Russian Energy Production

Energy use has been one of the most effective means for Russia to achieve important objectives even though they may have altered over time. This is because Russia has often had to change its strategies to meet shifts in international or domestic circumstances. The country’s strength lies in its flexibility in managing its energy sector.

At the same time, Russia’s energy policy has always been used to consolidate the country and to help it create a industrialized and domestically stable state. This is also utilized to help Russia’s ability to spread influence to its nearby neighbors.

Cold War Energy Policy

After the Second World War, Russia was one of the world’s superpowers. Due to this, the Kremlin saw no barriers in achieving dominance in the worldwide energy field. During the 1950s and 1960s, Russian energy policy primarily focused on undercutting Western rivals while strengthening the countries position on its own periphery. However, this came at a huge price.

This is because Moscow was not obtaining as much revenue as it could while rapidly depleting its oil fields with ineffective ways of producing oil. At the same time, oil prices skyrocketed due to a number of problems in the Middle East in the 1970s. During this time, Moscow was also already feeling the burden of sustaining the entire Soviet Union.

Due to this, Russian energy policy changed once again. It raised oil prices for customers to hold on to its buffer zone and maintain Soviet national strategy. This energy policy continued well into the 1980s. However, it was dealt a fatal blow in the mid-80s when oil prices collapsed along with an embargo on Russian oil. Once again, Russian energy policy changed to implement a market-based energy economy. However, it was not enough to prevent the fall of the Soviet Union in the early 90s.

1990s Energy Policy

Russian energy policy that focused on liberalization of the industry continued well into the 1990s under Boris Yeltsin. However, production still fell by half. At the same time, Russia’s energy sector was starting to be dominated by an emerging domestic oligarch class and foreign groups. All of this was changed in 2000.

This is because Russian energy policy shifted to consolidating the energy sector under the national government’s control. It effectively nationalized the majority of energy industry enterprises including Transneft, Rosneft and Gazprom. At the same time, Russian energy policy became more aggressive in negotiating oil supply contracts with Europe and the former Soviet states.

This effectively locks other countries into purchasing large volumes of energy at very high prices due to the fact that these customers do not have any sort of alternative energy supplies.

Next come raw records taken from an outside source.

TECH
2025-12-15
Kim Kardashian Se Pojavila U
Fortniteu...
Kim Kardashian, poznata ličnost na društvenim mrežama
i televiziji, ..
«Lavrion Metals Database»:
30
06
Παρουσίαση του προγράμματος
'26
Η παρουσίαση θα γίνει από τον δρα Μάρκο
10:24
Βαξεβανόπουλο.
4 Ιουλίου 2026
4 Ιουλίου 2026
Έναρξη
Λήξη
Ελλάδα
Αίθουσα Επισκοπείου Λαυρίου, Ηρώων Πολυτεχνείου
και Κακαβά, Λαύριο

At the same time, the Russian government started to cut supplies in certain markets in order to shape political negotiations.

Current Focus

Today, Russian energy policy has several priorities. One of these is to increase energy efficiency along with a reduction of its impact on the environment. At the same time, it aims to maintain energy, technological and sustainable development along with improved competitiveness and effectiveness.

These priorities have been steadily implemented throughout the entire country. Due to this, nearly 67.2 percent of energy used in Russia in 2012 was produced by thermal sources. At the same time, the country envisions a 7 percent increase in the use of wind energy by 2020.